As major pollinators and honey producers, honeybees make a major contribution to both the ecosystem and agriculture. They are also highly social insects, living in one of the most sophisticated societies found in non-vertebrates. The Honeybee Genome Sequencing Consortium has now reported in Nature1 the complete genome sequence of the European honeybee, Apis mellifera. Participating in the consortium was Michel Solignac and his team2 from Gif-sur-Yvette, who were responsible for the genetic mapping. “We hope that the genome sequence will help us understand the contribution of genetics to behavior,” comments Solignac.

Comparison of different insects' genome sequences indicates that the honeybee genome has evolved more slowly than that of other insects such as the fruit fly and the malaria mosquito. As a result, honeybee sequences show greater similarity to vertebrate sequences than most other insect sequences known so far. This is true for the honeybee's genes and gene families associated with circadian rhythms, learning, and memory. There is also evidence that systems controlling development in other insects have been adapted in the honeybee to control changes in behavior (from hive worker to forager, for example).

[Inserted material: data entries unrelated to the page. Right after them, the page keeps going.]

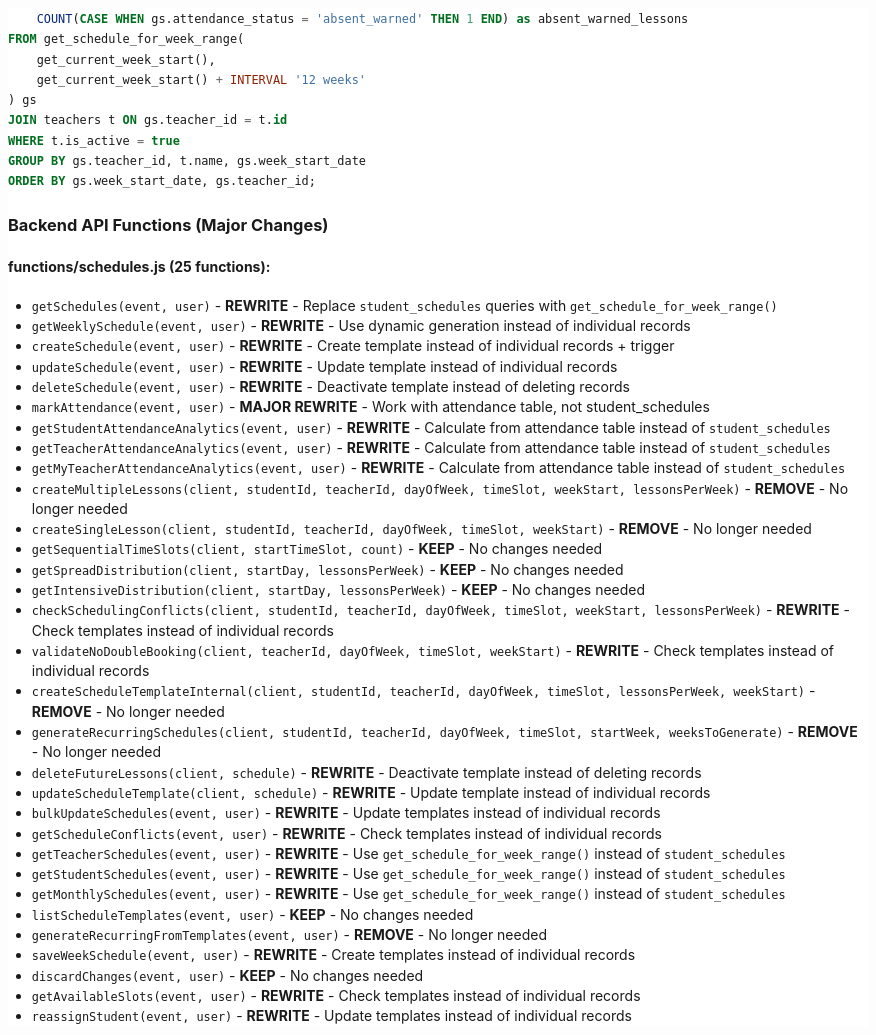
 ```sql
    COUNT(CASE WHEN gs.attendance_status = 'absent_warned' THEN 1 END) as absent_warned_lessons
FROM get_schedule_for_week_range(
    get_current_week_start(),
    get_current_week_start() + INTERVAL '12 weeks'
) gs
JOIN teachers t ON gs.teacher_id = t.id
WHERE t.is_active = true
GROUP BY gs.teacher_id, t.name, gs.week_start_date
ORDER BY gs.week_start_date, gs.teacher_id;
```

### **Backend API Functions (Major Changes)**

#### **functions/schedules.js (25 functions):**
- `getSchedules(event, user)` - **REWRITE** - Replace `student_schedules` queries with `get_schedule_for_week_range()`
- `getWeeklySchedule(event, user)` - **REWRITE** - Use dynamic generation instead of individual records
- `createSchedule(event, user)` - **REWRITE** - Create template instead of individual records + trigger
- `updateSchedule(event, user)` - **REWRITE** - Update template instead of individual records
- `deleteSchedule(event, user)` - **REWRITE** - Deactivate template instead of deleting records
- `markAttendance(event, user)` - **MAJOR REWRITE** - Work with attendance table, not student_schedules
- `getStudentAttendanceAnalytics(event, user)` - **REWRITE** - Calculate from attendance table instead of `student_schedules`
- `getTeacherAttendanceAnalytics(event, user)` - **REWRITE** - Calculate from attendance table instead of `student_schedules`
- `getMyTeacherAttendanceAnalytics(event, user)` - **REWRITE** - Calculate from attendance table instead of `student_schedules`
- `createMultipleLessons(client, studentId, teacherId, dayOfWeek, timeSlot, weekStart, lessonsPerWeek)` - **REMOVE** - No longer needed
- `createSingleLesson(client, studentId, teacherId, dayOfWeek, timeSlot, weekStart)` - **REMOVE** - No longer needed
- `getSequentialTimeSlots(client, startTimeSlot, count)` - **KEEP** - No changes needed
- `getSpreadDistribution(client, startDay, lessonsPerWeek)` - **KEEP** - No changes needed
- `getIntensiveDistribution(client, startDay, lessonsPerWeek)` - **KEEP** - No changes needed
- `checkSchedulingConflicts(client, studentId, teacherId, dayOfWeek, timeSlot, weekStart, lessonsPerWeek)` - **REWRITE** - Check templates instead of individual records
- `validateNoDoubleBooking(client, teacherId, dayOfWeek, timeSlot, weekStart)` - **REWRITE** - Check templates instead of individual records
- `createScheduleTemplateInternal(client, studentId, teacherId, dayOfWeek, timeSlot, lessonsPerWeek, weekStart)` - **REMOVE** - No longer needed
- `generateRecurringSchedules(client, studentId, teacherId, dayOfWeek, timeSlot, startWeek, weeksToGenerate)` - **REMOVE** - No longer needed
- `deleteFutureLessons(client, schedule)` - **REWRITE** - Deactivate template instead of deleting records
- `updateScheduleTemplate(client, schedule)` - **REWRITE** - Update template instead of individual records
- `bulkUpdateSchedules(event, user)` - **REWRITE** - Update templates instead of individual records
- `getScheduleConflicts(event, user)` - **REWRITE** - Check templates instead of individual records
- `getTeacherSchedules(event, user)` - **REWRITE** - Use `get_schedule_for_week_range()` instead of `student_schedules`
- `getStudentSchedules(event, user)` - **REWRITE** - Use `get_schedule_for_week_range()` instead of `student_schedules`
- `getMonthlySchedules(event, user)` - **REWRITE** - Use `get_schedule_for_week_range()` instead of `student_schedules`
- `listScheduleTemplates(event, user)` - **KEEP** - No changes needed
- `generateRecurringFromTemplates(event, user)` - **REMOVE** - No longer needed
- `saveWeekSchedule(event, user)` - **REWRITE** - Create templates instead of individual records
- `discardChanges(event, user)` - **KEEP** - No changes needed
- `getAvailableSlots(event, user)` - **REWRITE** - Check templates instead of individual records
- `reassignStudent(event, user)` - **REWRITE** - Update templates instead of individual records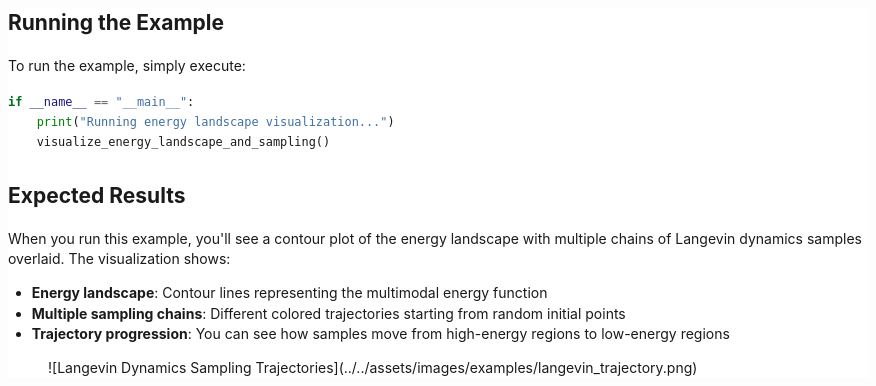 ## Running the Example

To run the example, simply execute:

```python
if __name__ == "__main__":
    print("Running energy landscape visualization...")
    visualize_energy_landscape_and_sampling()
```

## Expected Results

<div class="grid" markdown>
<div markdown>

When you run this example, you'll see a contour plot of the energy landscape with multiple chains of Langevin dynamics samples overlaid. The visualization shows:

- **Energy landscape**: Contour lines representing the multimodal energy function
- **Multiple sampling chains**: Different colored trajectories starting from random initial points
- **Trajectory progression**: You can see how samples move from high-energy regions to low-energy regions

</div>
<div markdown>

<figure markdown>
  ![Langevin Dynamics Sampling Trajectories](../../assets/images/examples/langevin_trajectory.png)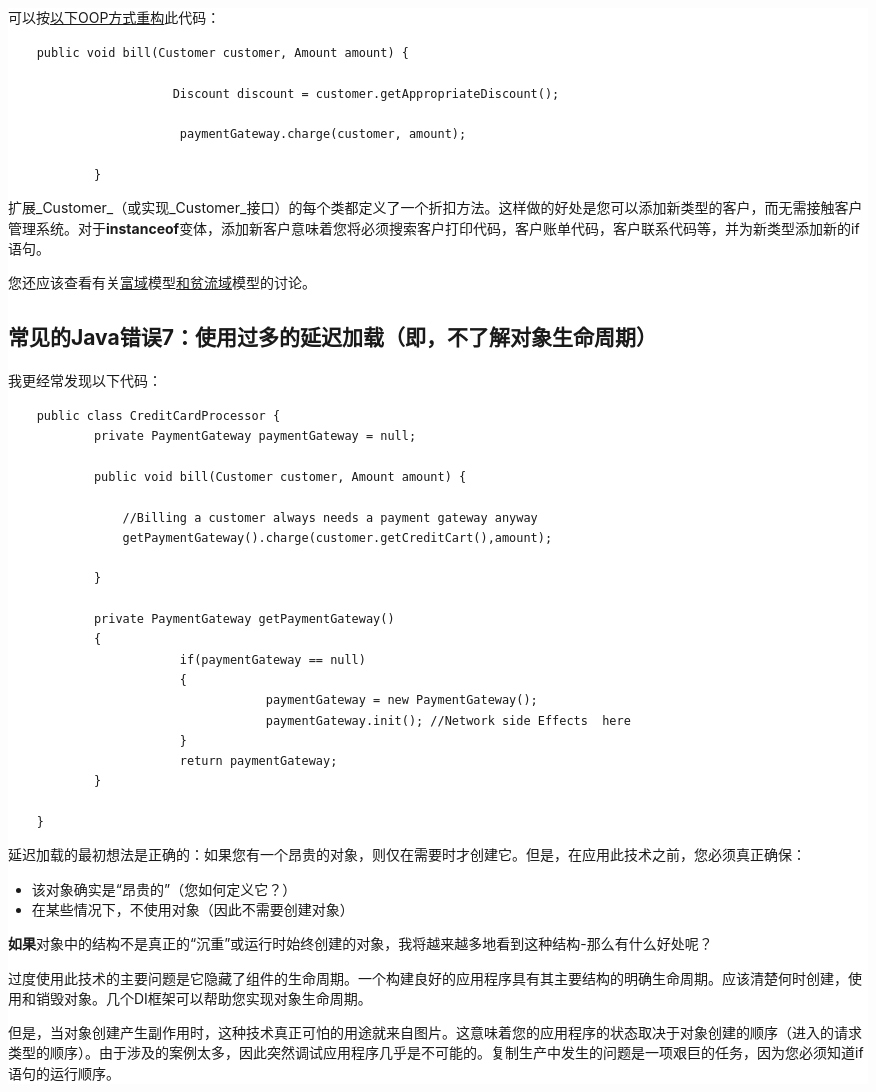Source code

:   
可以按[以下OOP方式重构](http://www.artima.com/interfacedesign/PreferPoly.html)此代码：

```
    public void bill(Customer customer, Amount amount) {
    
                       Discount discount = customer.getAppropriateDiscount();
    
                        paymentGateway.charge(customer, amount);
    
            }
```
扩展_Customer_（或实现_Customer_接口）的每个类都定义了一个折扣方法。这样做的好处是您可以添加新类型的客户，而无需接触客户管理系统。对于**instanceof**变体，添加新客户意味着您将必须搜索客户打印代码，客户账单代码，客户联系代码等，并为新类型添加新的if语句。

您还应该查看有关[富域](http://en.wikipedia.org/wiki/Anemic_domain_model)模型[和贫流域](http://en.wikipedia.org/wiki/Anemic_domain_model)模型的讨论。

常见的Java错误7：使用过多的延迟加载（即，不了解对象生命周期）
---------------------------------

我更经常发现以下代码：

```
    public class CreditCardProcessor {
            private PaymentGateway paymentGateway = null;
    
            public void bill(Customer customer, Amount amount) {
    
            	//Billing a customer always needs a payment gateway anyway
              	getPaymentGateway().charge(customer.getCreditCart(),amount);
    
            }
    
            private PaymentGateway getPaymentGateway()
            {
                        if(paymentGateway == null)
                        {
                                    paymentGateway = new PaymentGateway();
                                    paymentGateway.init(); //Network side Effects  here
                        }
                        return paymentGateway;
            }
    
    }
```
延迟加载的最初想法是正确的：如果您有一个昂贵的对象，则仅在需要时才创建它。但是，在应用此技术之前，您必须真正确保：

*   该对象确实是“昂贵的”（您如何定义它？）
*   在某些情况下，不使用对象（因此不需要创建对象） 

**如果**对象中的结构不是真正的“沉重”或运行时始终创建的对象，我将越来越多地看到这种结构-那么有什么好处呢？

过度使用此技术的主要问题是它隐藏了组件的生命周期。一个构建良好的应用程序具有其主要结构的明确生命周期。应该清楚何时创建，使用和销毁对象。几个DI框架可以帮助您实现对象生命周期。

但是，当对象创建产生副作用时，这种技术真正可怕的用途就来自图片。这意味着您的应用程序的状态取决于对象创建的顺序（进入的请求类型的顺序）。由于涉及的案例太多，因此突然调试应用程序几乎是不可能的。复制生产中发生的问题是一项艰巨的任务，因为您必须知道if语句的运行顺序。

Extensive genome sequence analysis has proved a rich vein of information. Honeybees have, for example, a particularly large number of genes for odorant receptors– consistent with both the need to recognize flower types and the importance of pheromones in communication between bees and in kin recognition. The honeybee also has numerous genes for making royal jelly proteins, whereas the fruit fly has only one such protein. Again, this reflects the social behavior of the insect, feeding its young and ensuring caste development (queens and workers). More surprisingly, the honeybee has relatively few genes involved in innate immunity or defense mechanisms; the lifestyle of this insect as a social animal living in crowded environments leaves it vulnerable to viral and bacterial diseases and parasites of all kinds. These are the first results: Further analysis will certainly give more insights into the relationships between genetics and social behavior.


Alex Edelman

Notes :

1. The Honeybee Genome Sequencing Consortium, “Insights into social insects from the genome of the honeybee Apis mellifera,” Nature. 443: 931-949. 2006.
2. Evolution, Génomes et Spéciation: Evolution, genomes and speciation (CNRS lab).